- _WORK TO DO_:
Return, unchanged, the lines from the very start of the rows below through the line that contains "Write the **kern encoding of this score.". Include both the first line and that closing line, and nothing after it.

- _ENTRIES PROVIDED_:
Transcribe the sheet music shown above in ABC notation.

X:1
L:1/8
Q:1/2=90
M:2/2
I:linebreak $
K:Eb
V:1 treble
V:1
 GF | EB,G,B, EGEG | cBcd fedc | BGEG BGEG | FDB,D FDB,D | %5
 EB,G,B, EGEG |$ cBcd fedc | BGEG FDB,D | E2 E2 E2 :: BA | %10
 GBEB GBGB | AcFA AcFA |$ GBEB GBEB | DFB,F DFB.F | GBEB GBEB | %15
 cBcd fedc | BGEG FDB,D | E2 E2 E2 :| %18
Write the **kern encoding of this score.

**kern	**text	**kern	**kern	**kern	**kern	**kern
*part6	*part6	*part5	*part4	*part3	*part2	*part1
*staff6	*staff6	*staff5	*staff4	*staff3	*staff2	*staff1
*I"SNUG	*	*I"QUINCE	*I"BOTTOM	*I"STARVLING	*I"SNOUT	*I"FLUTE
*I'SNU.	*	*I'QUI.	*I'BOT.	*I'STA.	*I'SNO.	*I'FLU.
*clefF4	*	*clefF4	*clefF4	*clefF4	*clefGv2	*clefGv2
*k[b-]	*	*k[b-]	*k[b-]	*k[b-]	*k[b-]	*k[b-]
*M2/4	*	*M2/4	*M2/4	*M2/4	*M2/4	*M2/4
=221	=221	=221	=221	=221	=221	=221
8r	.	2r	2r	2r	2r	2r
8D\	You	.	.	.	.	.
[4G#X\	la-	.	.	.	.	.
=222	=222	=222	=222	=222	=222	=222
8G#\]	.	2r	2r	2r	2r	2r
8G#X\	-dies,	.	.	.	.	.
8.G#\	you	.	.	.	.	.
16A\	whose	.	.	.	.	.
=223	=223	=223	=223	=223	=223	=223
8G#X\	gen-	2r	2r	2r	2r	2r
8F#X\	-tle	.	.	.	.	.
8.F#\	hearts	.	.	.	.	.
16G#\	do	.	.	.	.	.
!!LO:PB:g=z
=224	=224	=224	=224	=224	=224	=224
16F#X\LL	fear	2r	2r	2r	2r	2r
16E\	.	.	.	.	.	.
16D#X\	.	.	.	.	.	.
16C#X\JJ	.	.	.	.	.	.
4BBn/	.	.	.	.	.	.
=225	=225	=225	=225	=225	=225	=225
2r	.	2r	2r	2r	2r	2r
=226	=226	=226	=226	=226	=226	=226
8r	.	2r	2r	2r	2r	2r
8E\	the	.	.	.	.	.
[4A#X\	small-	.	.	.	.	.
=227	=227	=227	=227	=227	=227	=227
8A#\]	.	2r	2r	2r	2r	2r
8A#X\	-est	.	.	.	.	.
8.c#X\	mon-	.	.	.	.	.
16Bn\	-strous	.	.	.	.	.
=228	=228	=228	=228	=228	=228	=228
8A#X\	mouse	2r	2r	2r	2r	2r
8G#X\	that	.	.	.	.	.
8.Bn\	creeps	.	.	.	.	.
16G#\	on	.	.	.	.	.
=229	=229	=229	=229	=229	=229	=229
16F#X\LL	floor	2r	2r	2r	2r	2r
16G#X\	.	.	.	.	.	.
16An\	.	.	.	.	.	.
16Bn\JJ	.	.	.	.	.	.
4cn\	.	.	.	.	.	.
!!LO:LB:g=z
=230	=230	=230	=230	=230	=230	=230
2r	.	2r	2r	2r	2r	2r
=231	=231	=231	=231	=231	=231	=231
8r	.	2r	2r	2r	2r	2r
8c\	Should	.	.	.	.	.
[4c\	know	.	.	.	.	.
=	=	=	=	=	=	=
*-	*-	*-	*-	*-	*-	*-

- _SOLVED EXERCISE_:
Transcribe the sheet music shown above in ABC notation.

X:1
L:1/8
Q:1/2=90
M:2/2
I:linebreak $
K:Eb
V:1 treble
V:1
 GF | EB,G,B, EGEG | cBcd fedc | BGEG BGEG | FDB,D FDB,D | %5
 EB,G,B, EGEG |$ cBcd fedc | BGEG FDB,D | E2 E2 E2 :: BA | %10
 GBEB GBGB | AcFA AcFA |$ GBEB GBEB | DFB,F DFB.F | GBEB GBEB | %15
 cBcd fedc | BGEG FDB,D | E2 E2 E2 :| %18
Write the **kern encoding of this score.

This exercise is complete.